BEGIN
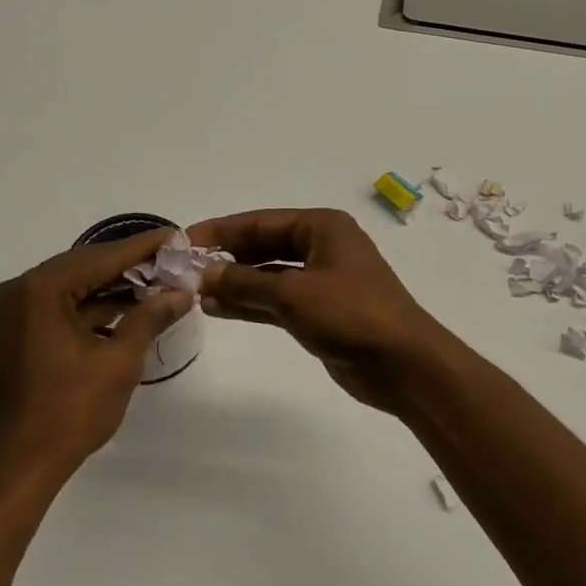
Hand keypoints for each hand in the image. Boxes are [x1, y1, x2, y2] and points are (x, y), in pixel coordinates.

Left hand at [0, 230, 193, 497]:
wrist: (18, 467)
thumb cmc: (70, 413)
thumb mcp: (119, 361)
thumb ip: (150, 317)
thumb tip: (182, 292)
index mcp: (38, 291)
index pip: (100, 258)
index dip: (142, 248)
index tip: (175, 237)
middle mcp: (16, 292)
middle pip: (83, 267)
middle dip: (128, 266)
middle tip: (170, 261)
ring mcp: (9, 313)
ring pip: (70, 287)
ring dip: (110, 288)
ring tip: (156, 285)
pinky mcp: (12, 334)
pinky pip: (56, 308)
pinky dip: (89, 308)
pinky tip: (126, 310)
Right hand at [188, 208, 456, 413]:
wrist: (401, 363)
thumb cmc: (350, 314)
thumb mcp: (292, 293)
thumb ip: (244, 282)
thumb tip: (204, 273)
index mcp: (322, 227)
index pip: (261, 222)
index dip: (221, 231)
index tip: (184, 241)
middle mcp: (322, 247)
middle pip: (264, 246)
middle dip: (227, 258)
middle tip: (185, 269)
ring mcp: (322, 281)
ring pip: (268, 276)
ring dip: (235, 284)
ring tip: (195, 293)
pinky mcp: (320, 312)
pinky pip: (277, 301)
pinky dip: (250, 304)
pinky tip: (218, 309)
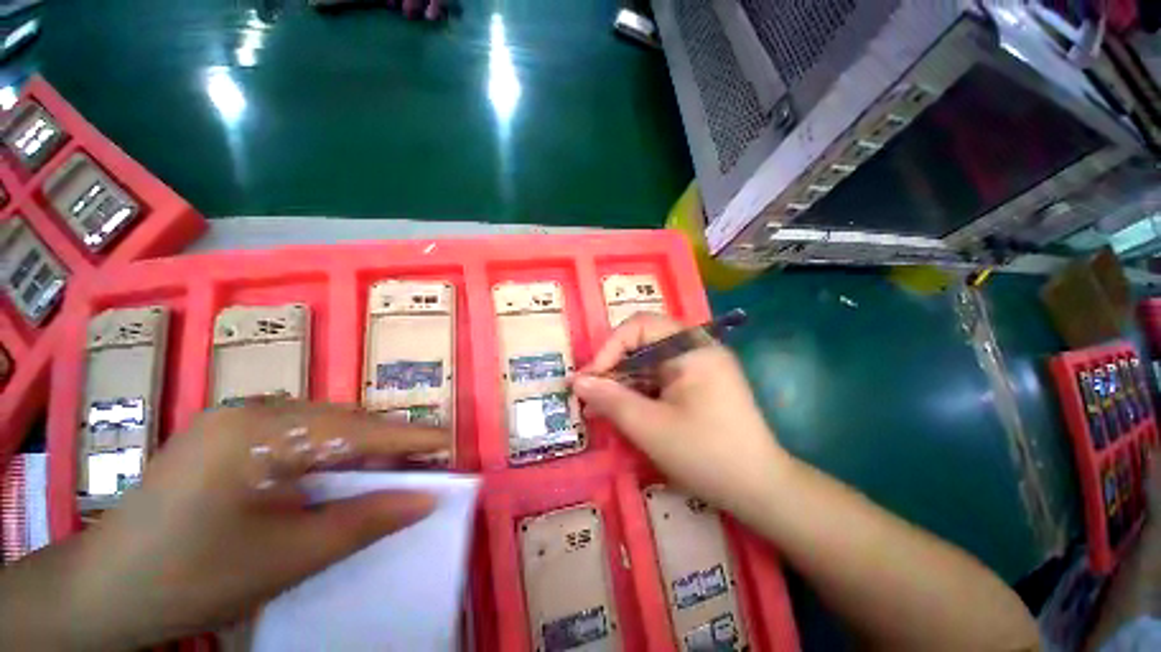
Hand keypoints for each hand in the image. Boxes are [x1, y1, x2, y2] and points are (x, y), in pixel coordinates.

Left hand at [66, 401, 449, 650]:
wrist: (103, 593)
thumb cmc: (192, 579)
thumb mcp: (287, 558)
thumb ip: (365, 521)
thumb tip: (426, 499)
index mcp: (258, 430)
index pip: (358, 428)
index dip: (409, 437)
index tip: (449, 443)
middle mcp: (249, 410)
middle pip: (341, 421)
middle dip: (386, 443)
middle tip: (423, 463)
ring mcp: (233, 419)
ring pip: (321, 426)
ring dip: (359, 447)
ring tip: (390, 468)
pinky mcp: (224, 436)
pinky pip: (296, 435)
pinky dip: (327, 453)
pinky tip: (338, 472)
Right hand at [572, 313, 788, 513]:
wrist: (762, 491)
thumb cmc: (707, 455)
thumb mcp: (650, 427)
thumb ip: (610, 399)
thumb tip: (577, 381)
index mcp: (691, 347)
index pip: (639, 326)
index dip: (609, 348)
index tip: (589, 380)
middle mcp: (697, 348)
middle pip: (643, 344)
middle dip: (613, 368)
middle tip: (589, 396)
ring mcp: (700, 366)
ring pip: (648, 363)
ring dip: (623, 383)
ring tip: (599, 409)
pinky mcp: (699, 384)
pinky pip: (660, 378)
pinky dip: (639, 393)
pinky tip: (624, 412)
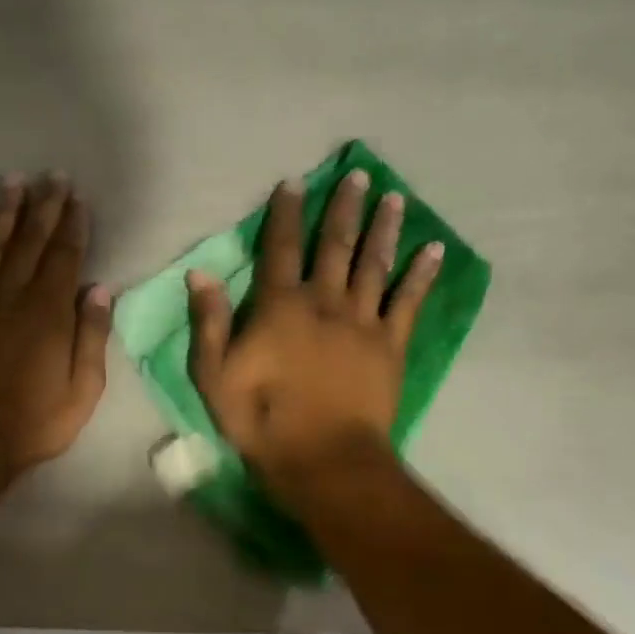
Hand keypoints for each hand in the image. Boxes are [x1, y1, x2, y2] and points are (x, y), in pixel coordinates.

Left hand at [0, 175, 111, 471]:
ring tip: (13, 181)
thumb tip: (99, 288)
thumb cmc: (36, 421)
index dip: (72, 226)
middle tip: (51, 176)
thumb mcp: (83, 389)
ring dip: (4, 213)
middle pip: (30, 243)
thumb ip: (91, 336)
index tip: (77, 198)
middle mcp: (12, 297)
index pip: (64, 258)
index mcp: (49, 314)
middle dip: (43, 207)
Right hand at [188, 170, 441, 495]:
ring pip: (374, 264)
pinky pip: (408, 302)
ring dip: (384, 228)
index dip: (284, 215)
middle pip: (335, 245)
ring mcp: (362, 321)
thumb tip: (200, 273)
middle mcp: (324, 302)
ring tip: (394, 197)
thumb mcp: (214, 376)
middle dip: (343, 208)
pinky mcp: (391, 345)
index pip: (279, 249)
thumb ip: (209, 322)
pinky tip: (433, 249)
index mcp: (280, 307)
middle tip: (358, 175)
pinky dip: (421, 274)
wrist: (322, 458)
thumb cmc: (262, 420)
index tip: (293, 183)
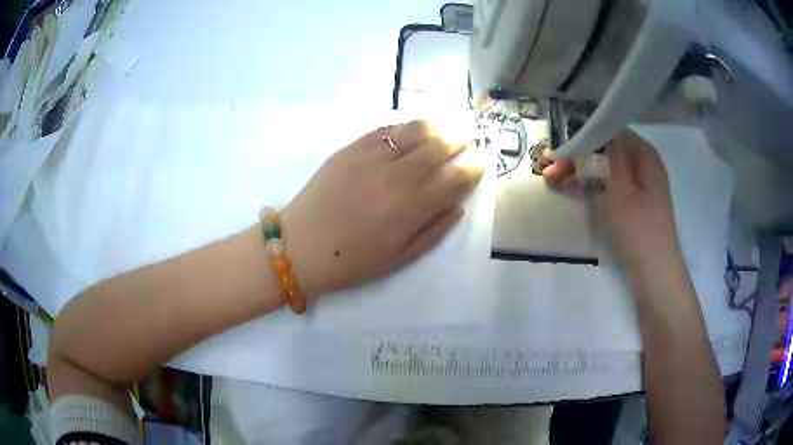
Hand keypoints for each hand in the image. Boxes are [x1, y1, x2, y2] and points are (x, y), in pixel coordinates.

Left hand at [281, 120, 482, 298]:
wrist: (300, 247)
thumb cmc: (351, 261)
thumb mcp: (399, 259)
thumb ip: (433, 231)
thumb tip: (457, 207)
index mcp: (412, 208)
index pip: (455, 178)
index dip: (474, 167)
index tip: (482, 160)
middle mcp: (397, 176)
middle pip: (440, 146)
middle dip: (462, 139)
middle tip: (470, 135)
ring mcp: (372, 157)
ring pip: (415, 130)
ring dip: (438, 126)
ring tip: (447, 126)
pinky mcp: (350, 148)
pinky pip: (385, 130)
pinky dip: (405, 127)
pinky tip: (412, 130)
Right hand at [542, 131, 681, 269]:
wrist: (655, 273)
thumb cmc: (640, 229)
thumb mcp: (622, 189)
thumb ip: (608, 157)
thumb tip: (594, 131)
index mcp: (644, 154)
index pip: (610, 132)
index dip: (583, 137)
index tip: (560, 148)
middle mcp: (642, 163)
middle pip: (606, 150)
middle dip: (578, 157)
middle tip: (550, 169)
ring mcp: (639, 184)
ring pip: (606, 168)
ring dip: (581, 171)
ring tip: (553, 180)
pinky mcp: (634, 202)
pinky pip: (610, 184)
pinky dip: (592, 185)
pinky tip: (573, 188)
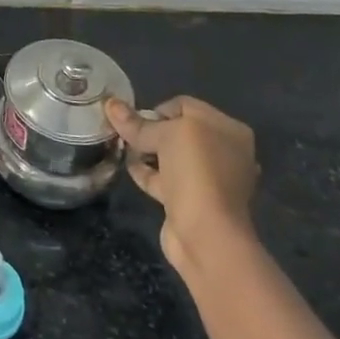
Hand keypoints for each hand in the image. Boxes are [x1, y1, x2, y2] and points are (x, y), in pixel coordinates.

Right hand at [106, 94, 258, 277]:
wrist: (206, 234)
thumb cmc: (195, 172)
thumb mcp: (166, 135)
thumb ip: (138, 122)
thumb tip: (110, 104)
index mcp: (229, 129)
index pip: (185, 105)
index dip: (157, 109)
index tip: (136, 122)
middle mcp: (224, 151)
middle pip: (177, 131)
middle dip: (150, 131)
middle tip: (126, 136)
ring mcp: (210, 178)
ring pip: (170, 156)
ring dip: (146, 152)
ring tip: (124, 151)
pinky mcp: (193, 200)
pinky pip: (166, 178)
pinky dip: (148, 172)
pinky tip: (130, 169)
END
_TASK_. Starting at the line that contains "ring tip: (553, 180)", restate each line verbatim through the final line of the listing, skipping all pictures.

_EXPECTED ANSWER_.
ring tip: (553, 180)
pinky mcp: (634, 202)
pinky pip: (610, 184)
pinky dip: (592, 185)
pinky tip: (573, 188)
Hand keypoints for each hand in the image. Boxes are [x1, y1, x2, y2] and points are (x, y), in pixel coordinates.

Right hand at [106, 94, 258, 277]:
wrist: (206, 234)
thumb cmc: (195, 172)
thumb mcp: (166, 135)
thumb ip: (138, 122)
thumb tip: (110, 104)
index mcp: (229, 129)
index pip: (185, 105)
index dip: (157, 109)
index tip: (136, 122)
middle mcp: (224, 151)
middle pip: (177, 131)
middle dip: (150, 131)
middle tip: (126, 136)
ring mcp: (210, 178)
ring pip: (170, 156)
ring dip: (146, 152)
ring tip: (124, 151)
pinky mcp: (193, 200)
pinky pip: (166, 178)
pinky dip: (148, 172)
pinky tip: (130, 169)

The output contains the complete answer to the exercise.